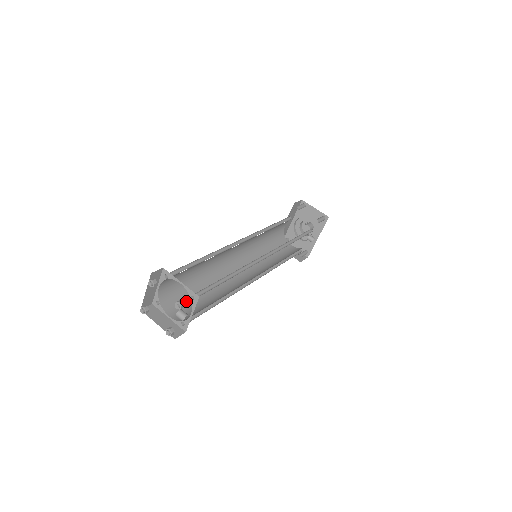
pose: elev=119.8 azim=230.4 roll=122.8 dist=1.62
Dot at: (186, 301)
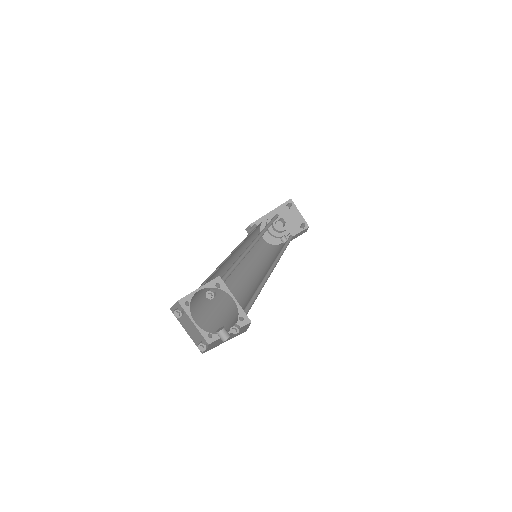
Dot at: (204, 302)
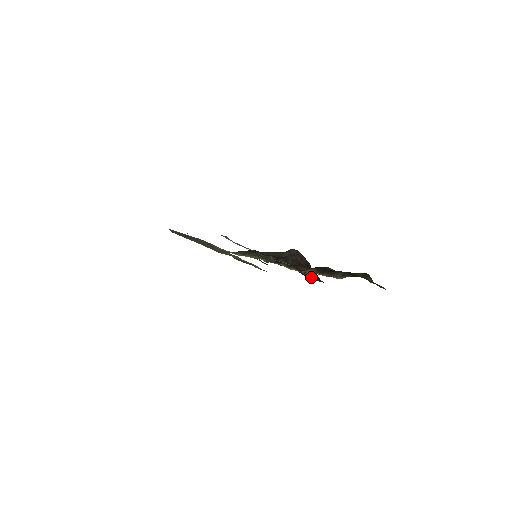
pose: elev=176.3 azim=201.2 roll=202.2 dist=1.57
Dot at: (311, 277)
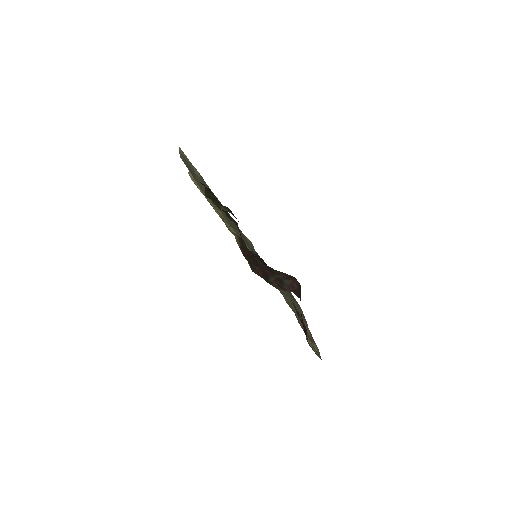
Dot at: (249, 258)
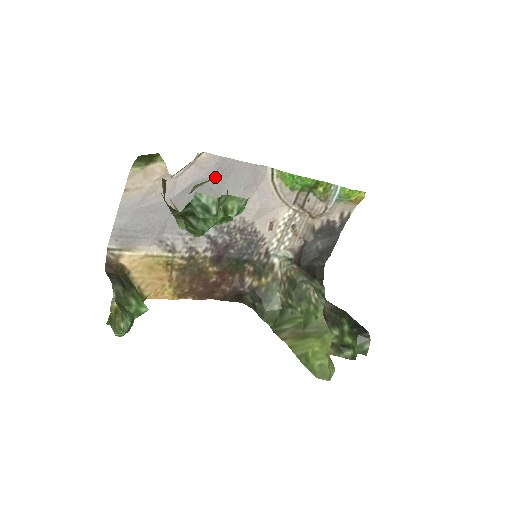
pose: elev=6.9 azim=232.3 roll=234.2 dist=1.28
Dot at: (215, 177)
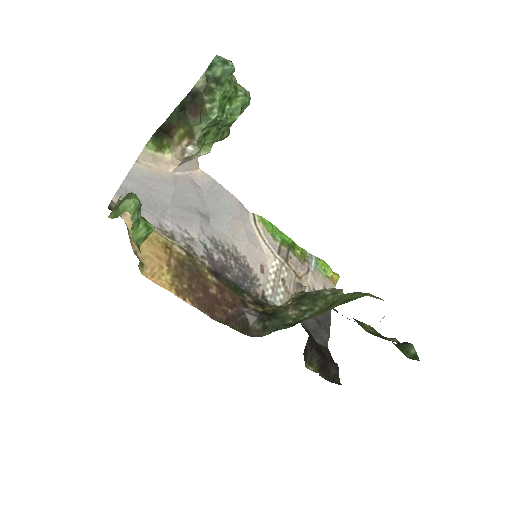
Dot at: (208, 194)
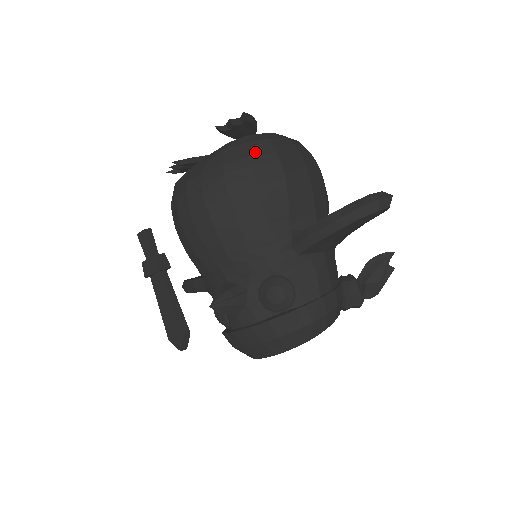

+++

# Problem description
Express each line of all the items above as a Markdown table with the columns Row and Line, numbering the rows and skipping blank lines. Leave the pictures out of the answer.

# Output of the task
| Row | Line |
|---|---|
| 1 | pose: elev=119.8 azim=230.4 roll=122.8 dist=1.62 |
| 2 | Dot at: (186, 301) |
| 3 | Dot at: (204, 302) |
| 4 | pose: elev=176.3 azim=201.2 roll=202.2 dist=1.57 |
| 5 | Dot at: (311, 277) |
| 6 | Dot at: (249, 258) |
| 7 | pose: elev=6.9 azim=232.3 roll=234.2 dist=1.28 |
| 8 | Dot at: (215, 177) |
| 9 | Dot at: (208, 194) |